* EXTRACT PROVIDED

____________________

One approach for handling fractional values is by using a fixed-point representation, which can be useful in various situations. E.g., neural networks can utilize a fixed-point representation alongside weight quantization to improve prediction speed and reduce storage requirements.
In fixed-point, numbers are represented by an integer and a scaling factor. For example, 2.020
can be represented by integer 2020
and scaling factor 1/1000
. Using scaling factors that are powers of two is computationally convenient, since bit-shifts can be used for rescaling. For some operations, like addition and subtraction, the resulting scaling factor matches the scaling factor of the operands. For multiplication, the scaling factors multiply, which could be rescaled using a subsequent division (or bit-shift). For division, the scaling factors divide out, which can be accounted for with a preceding scaling of one of the operands.
For example, here's an implementation in x86-64
assembly for the example in the question, which results in 47
in rax
and 28
in rbx
. I believe that division (and right bit-shifts) used as-is can introduce a bias since there will be truncation instead of rounding. The code below does not handle this in general, but does for the case of rounding the decimal to two digits (otherwise the decimal would truncate to 27
). Adding 1/2
prior to right bit-shifts would result in rounding when rescaling. Adding (divisor - 1) / 2
to a dividend would result in rounding for division. However, the error incurred from truncating may be small relative to other sources of errors.
mov rax, 123 ; rax = 123
imul rax, rax ; rax *= rax
shl rax, 8 ; use scaling factor of 2 ^ -8 for the numerator
mov rbx, 320 ; rbx = 320
xor rdx, rdx ; set numerator high bits to 0 for division
div rbx ; rax /= rbx
movzx ebx, al ; move fractional part from al to bl
shr rax, 8 ; rescale to unit scaling factor
imul rbx, 100 ; multiply leftmost two decimals out of fractional part
add rbx, 0x80 ; if fractional part > 1/2, carry into integer
shr rbx, 8 ; drop fraction from rbx

____________________

* ENTRIES SHOWN
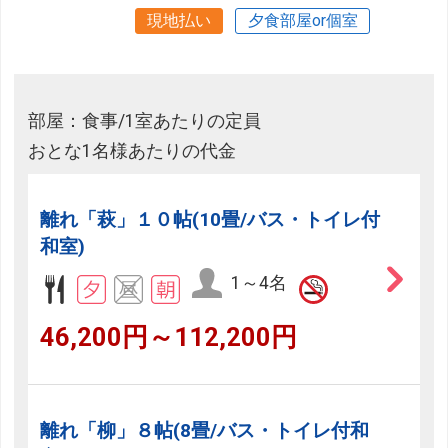
現地払い
夕食部屋or個室
部屋：食事/1室あたりの定員
おとな1名様あたりの代金
離れ「萩」１０帖(10畳/バス・トイレ付
和室)
1～4名
46,200円～112,200円
離れ「柳」８帖(8畳/バス・トイレ付和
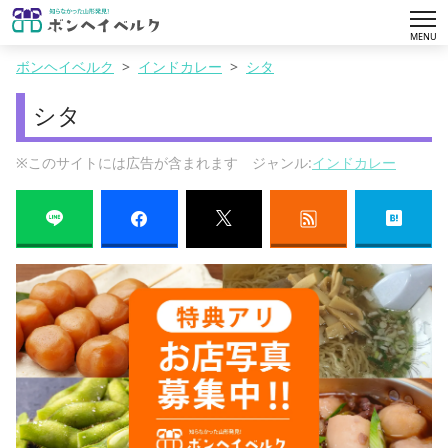
tog
MENU
nav
ボンヘイベルク
インドカレー
シタ
シタ
※このサイトには広告が含まれます ジャンル:
インドカレー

____________________

* PROBLEM SET
[a] Transcribe the passage of the fixed-point text, starting with "One approach for" and going on through "reduce storage requirements.".
[b] List every distinct instruction mnemonic used in the assembly code of the fixed-point text, naming each one only once.

* YOUR RESPONSES
[a]
One approach for handling fractional values is by using a fixed-point representation, which can be useful in various situations. E.g., neural networks can utilize a fixed-point representation alongside weight quantization to improve prediction speed and reduce storage requirements.

[b]
- mov
- imul
- shl
- xor
- div
- movzx
- shr
- add